Изменить размер шрифта - +
Следовательно, успокоенные и довольные, мы доложились на него. Целые полчаса мы осторожно пробирались и к концу этого времени наткнулись на свежий след, и Олендорф с гордостью воскликнул:

— Я знал, что мое чутье безошибочно, как компас, товарищи! Вот видите, мы напали на чей-то след, но которому теперь нам легко будет продолжать путь. Поторопимся, чтоб присоединиться к путникам.

Итак, ударив по лошадям, мы поехали рысью, насколько дозволял глубокий снег, и вскоре заметили, по следу, который делался яенее, что мы нагоняли наших предшественников, потому еще поспешили и, проехав около часу, увидели, что следы делались свежее и яснее — но, что главное, нас удивило это, что число путешественников, опередивших нас, казалось, все возрастало. Мы удивлялись, почему такое большое общество путешествовало в такое время и в такой пустыни. Кто-то предположил, что это верно отряд солдат из крепости; приняв эту мысль за истину, мы потрусили быстрее, зная, что теперь они не могли быть далеко от нас. Но следы все умножались и умножались, мы стали думать, что взвод по какому-то чуду преобразился в целый полк, — Баллу даже счел и сказал, что их должно быть около пятисот человек! Но вскоре он остановил свою лошадь и воскликнул:

— Друзья, следы эти наши собственные, и вот более двух часов, что мы, как в цирке, все кружимся и кружимся в этой необятной пустыне! Чорт побери, оно даже совсем гидравлически!

Тут старик не вытерпел, разгневался и стал ругаться. Он безцеремонно поносил всячески Олендорфа, назвал его мрачным дураком и под конец, что, вероятно, по его соображению, было в особенности ядовито, сказал: «Что он ничего не знает и не понимает, не более, как логариѳма!»

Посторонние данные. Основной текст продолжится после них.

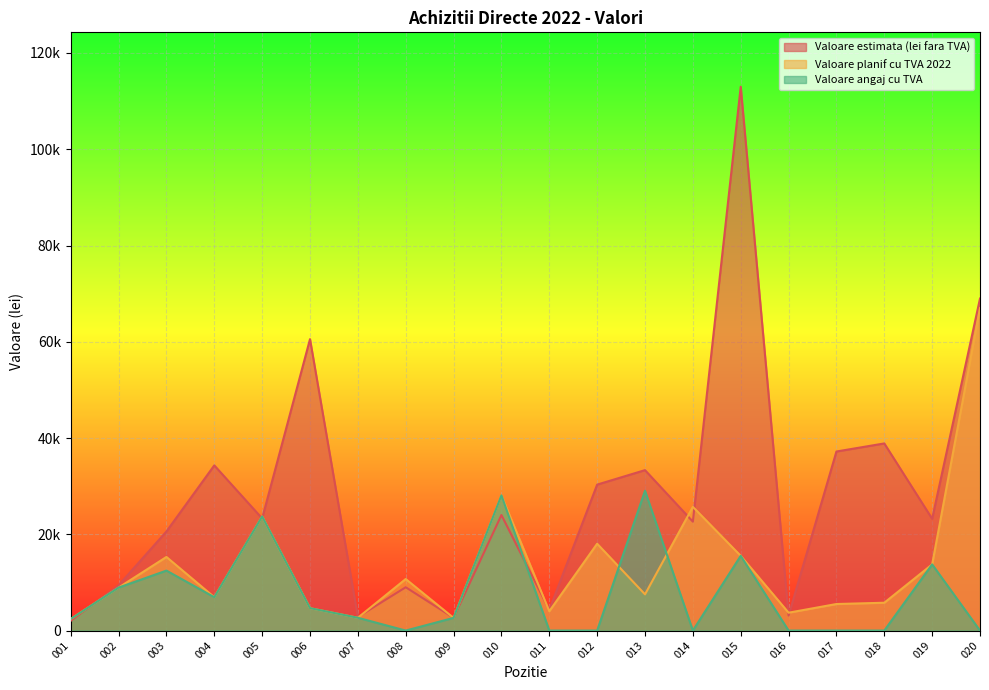

True or false: Valoare estimata (lei fara TVA) has more than 2 interior local peaks.

True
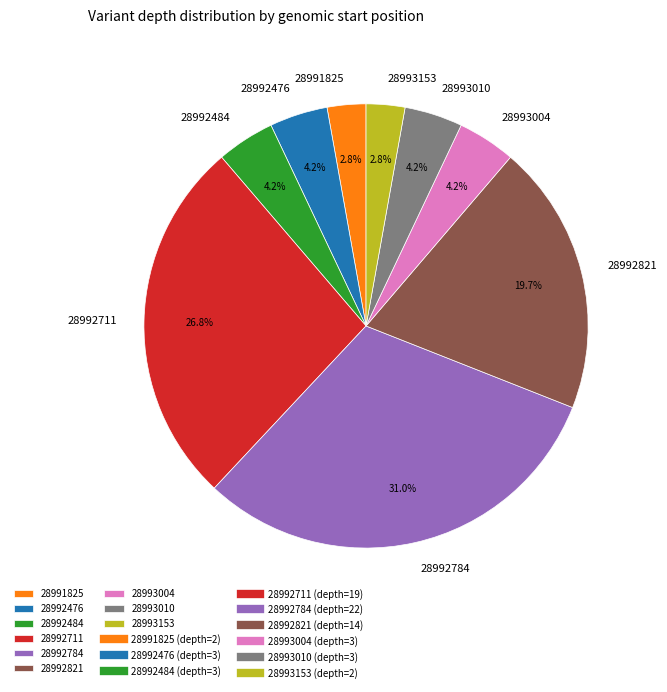

Does 28993004 represent more than half of the total?

No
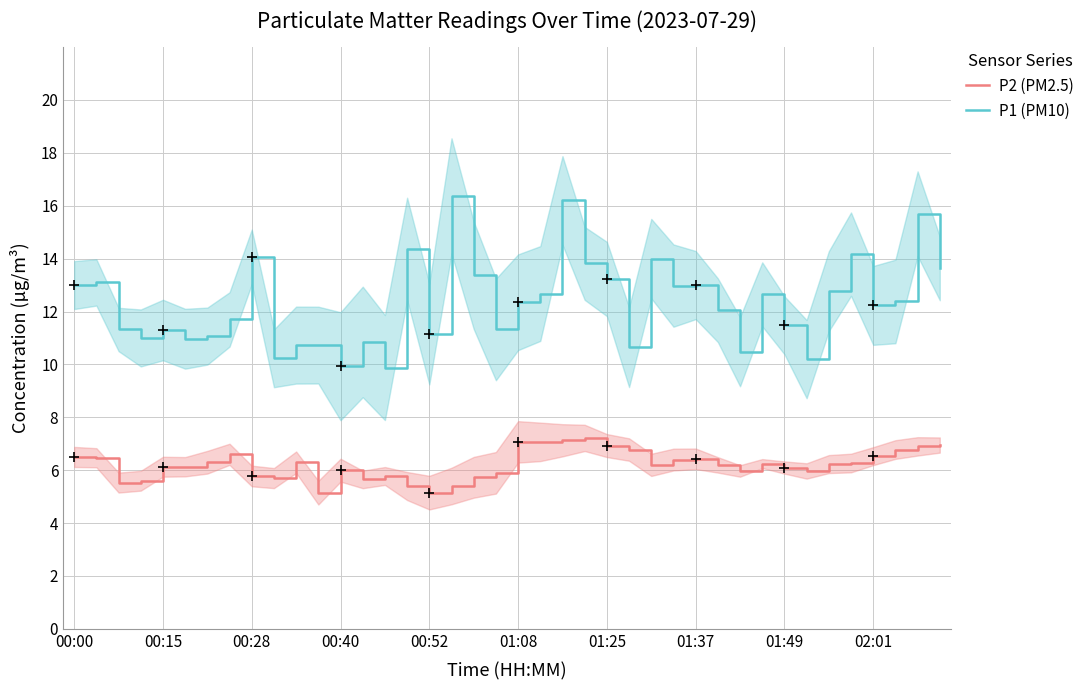

True or false: P2 (PM2.5) and P1 (PM10) intersect in this chart.

False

Мы действительно все время кружились и шли по собственным следам. С тех пор Олендорф с его «чувствительным компасом» был в опале. После стольких мучений оказалось, что мы все у берега реки, со стоящей на нем гостинницей, которая тускло виднелась сквозь падающий снег. Пока мы соображали, что нам делать, мы увидали молодого шведа, приплывшаго на челноке и пешком отправляющагося в Карсон, напевая все время свою скучную песню о «сестре и о брате» и о «ребенке в могиле со своею матерью»; через несколько минут он стушевался и потом совсем исчез в белом пространстве. Никогда больше о нем не слыхали. Он, без сомнения, сбился с дороги и, уставши, прилег заснуть, а сон довел до смерти. Возможно также, что он шел по нашим злополучным следам, пока не упал от изнеможения.

Вскоре показалась оверлэндская почтовая карета, переехала в брод быстро сбывавшую реку и направилась в Карсон, совершая первую поездку после наводнения. Теперь мы больше не боялись и крупною рысью бодро следовали за нею, имея полное доверие к знаниям почтоваго кучера; но лошади наши были плохими товарищами свежей почтовой упряжке, мы вскоре сильно отстали, но не горевали, имея перед собою верные следы колес, которые обозначали нам путь. Было три часа пополудни, следовательно, надо было ожидать скоро ночь, тут не было приятных сумерек, а ночь прямо застигала вас сразу. Снег продолжал падать все также тихо и часто и не давал нам ничего разглядеть в пятнадцати шагах, все вокруг нас было бело, кусты, покрытые снегом, мягко обрисовывались и напоминали сахарныя головы, а перед нами две, едва заметныя, борозды от колес, постепенно пропадали, покрываясь снегом.

Эти шалфейные кусты, как и везде, были вышиною в три или четыре фута, отстоя друг от друга в семи футах, каждый из них представлял теперь снеговую возвышенность и куда бы вы ни направились (как в хорошо возделанном огороде), вы бы все видели себя едущим по ясно очерченной аллее, со снеговыми возвышенностями по обоим бокам, аллея ширины обыкновенной дороги, ровная и хорошая. Но нам было не до того. Представьте себе наш ужас, когда мы сознали, что потеряли окончательно след колес и что теперь, в глухую ночь, мы, может быть, уже давно плутаем и далеко отехали от правильнаго пути, и скитаемся между шалфейными кустами, все более и более отдаляясь от цели.